Why Darby Crash Drinks Heineken

Don't burn my scalp, Amber!

“Because when you spill it, it doesn't smell like piss when it dries."
That's why he's buying expensive imported beer instead of some cheap domestic. He wants to explain. He cracks open two bottles and hands me one. His cat eyes are deep black, with huge round pupils. Who knows what he’s swallowed. His girlfriend massages bleach into the sheared hair on either side of his tall lacquered mohawk. It’s a Mohican, he insists to everyone. Darby’s a stickler for the right word.
"Don't burn my scalp, Amber!" he cries.
"Relax, Mr. Punk Rock."
"It feels like a conflagration."
I'm 18, and I live on the uncool suburban side of the crumbling hills. On a wet Saturday afternoon I drive to Hollywood in my parents’ car. I park down Franklin St. and carry my guitar over my shoulder, like I saw Johnny Ramone do in Rock Scene magazine. It's more punk without a case. Amber points me to a pillow on the floor of the bare living room. Darby nods, stretches out on the couch with his leather jacket draped over him, staring at the ceiling.
“Go,” she snaps.

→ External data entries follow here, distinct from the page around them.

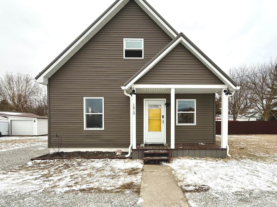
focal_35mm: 15
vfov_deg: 81.6
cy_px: 97
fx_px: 120
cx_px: 139
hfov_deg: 98.2
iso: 50
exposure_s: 1/176
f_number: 2.2
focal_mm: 2.22
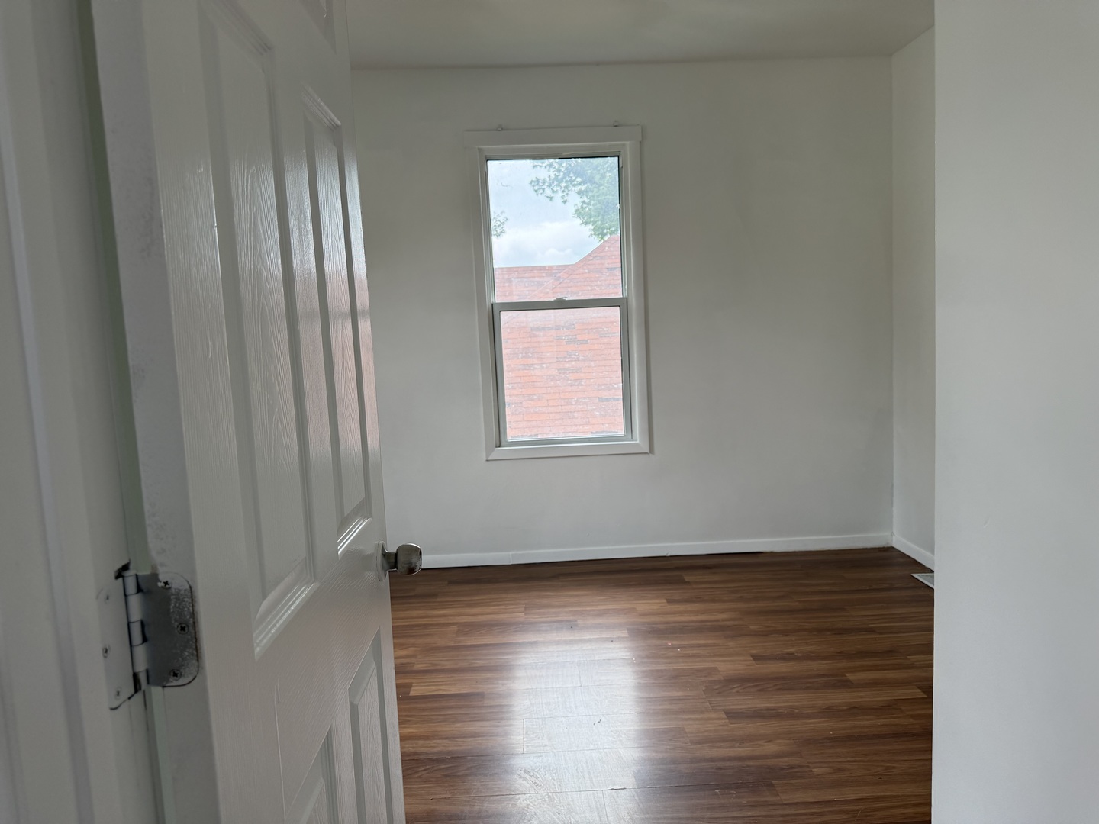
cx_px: 550
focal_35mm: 24
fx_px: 762
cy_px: 412
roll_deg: +3.3
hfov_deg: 71.6
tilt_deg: -4.6
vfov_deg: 56.8
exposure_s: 1/242
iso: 125
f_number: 1.78
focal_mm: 6.76
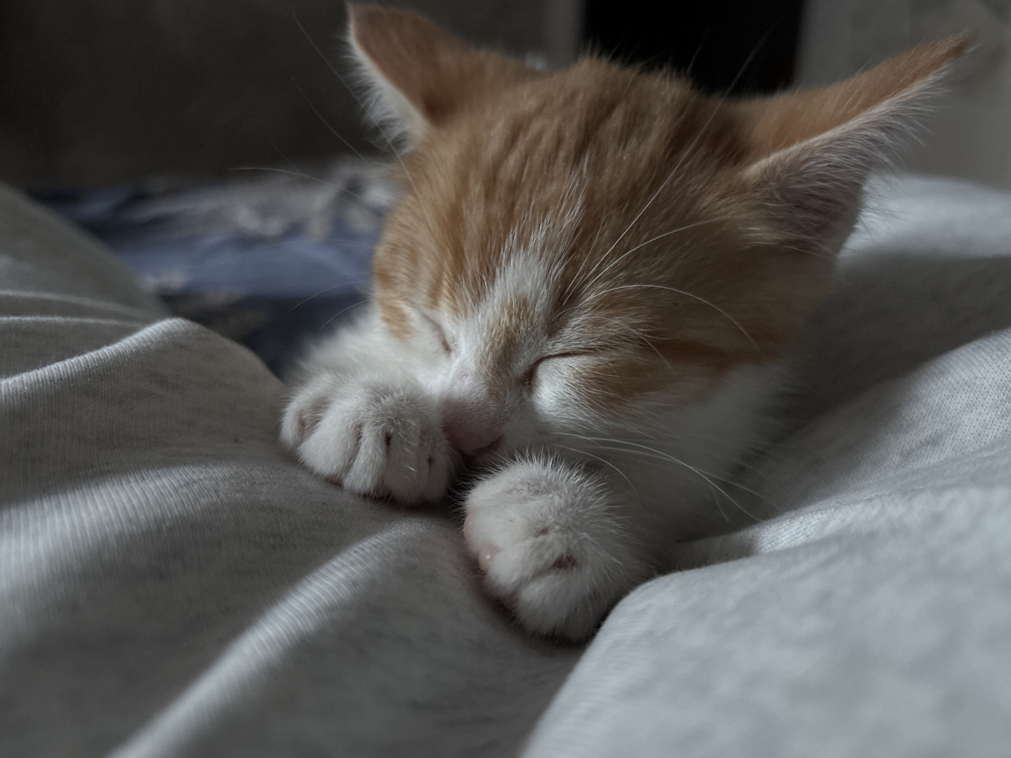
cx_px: 515
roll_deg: -1.3
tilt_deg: -22.4
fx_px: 788
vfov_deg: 51.3
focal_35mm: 27
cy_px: 387
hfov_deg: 65.3
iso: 800
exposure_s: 1/30
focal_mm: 5.96
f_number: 1.6
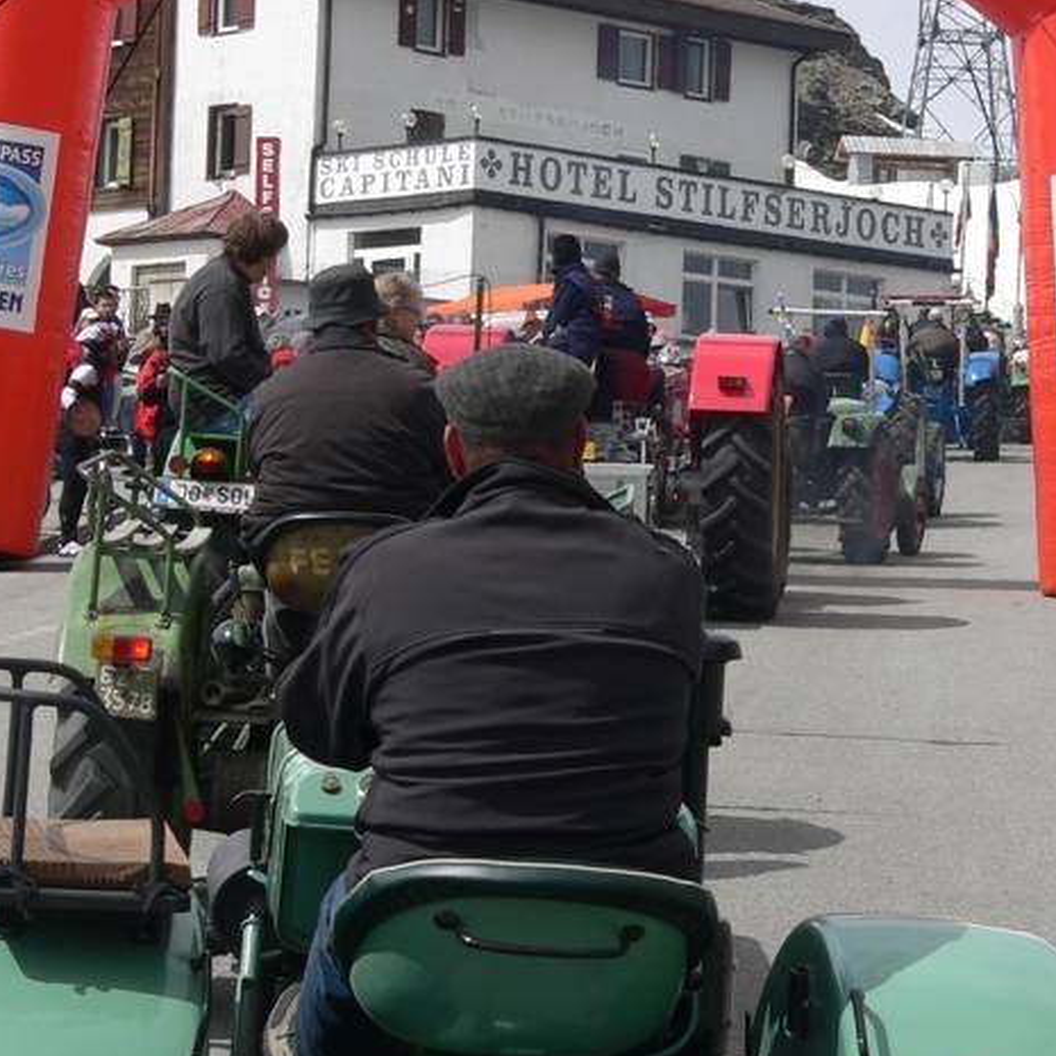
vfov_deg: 12.0
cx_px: 736
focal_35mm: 146
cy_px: 420
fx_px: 5039
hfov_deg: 11.9
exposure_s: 1/640
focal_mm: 16.1
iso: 80
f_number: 5.6
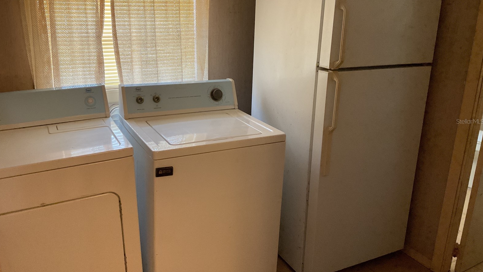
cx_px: 241
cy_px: 121
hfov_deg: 61.0
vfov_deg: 36.6
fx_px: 410
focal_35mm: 32
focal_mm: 3
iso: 250
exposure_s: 1/60
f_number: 1.8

I plug into my tiny Pignose amp and play "Ritchie Dagger's Crime.” It sounds feeble, echoing off the walls.
She smacks Darby on the leg. “Well?”
"He’s got blue eyes like Billy Zoom." He stands and yawns. "Let's go get some beer." Twenty minutes later we’re carrying those Heinekens back.
Now Amber’s off in the bedroom. Darby and I watch Hell’s Angels on Wheels on a black-and-white TV and drink the fancy beer. Cars hiss by the windows, like Jim Morrison said. Hollywood smells like wet wool socks and diesel fumes.
There's an ad for some truck-driver school. “What do you do for a job?” he asks.
“I’m in college. But I'm gonna drop out, ya know, whatever.”
He rolls his empty bottle into the corner and fishes around in the paper bag. “Why would you do that?”
"Well - um. I dunno.”
He cracks two more beers and hands me one, watching the TV impassively. His gnarly buck teeth push his lips out and his eyes are gentle and unfocused. "Trucker school would be cool."
The movie comes back on and he murmurs, "Jack Nicholson. Look how young he is.”
Jack sidles up to a car and strikes a pose. He looks exactly like Darby waiting for change in the liquor store.
“Wild. He’s the wild card. In every movie. He's the one-eyed Jack.” He drains his bottle and rolls it away. “Or, the suicide King.”


It was 1980. I was a kid and Darby Crash was my idol. I got plenty of bruises and shed some blood at Germs shows. When I got to audition for his solo band it was a spooky dream. He was sweet, at least to me the little time I spent with him. Poor Darby.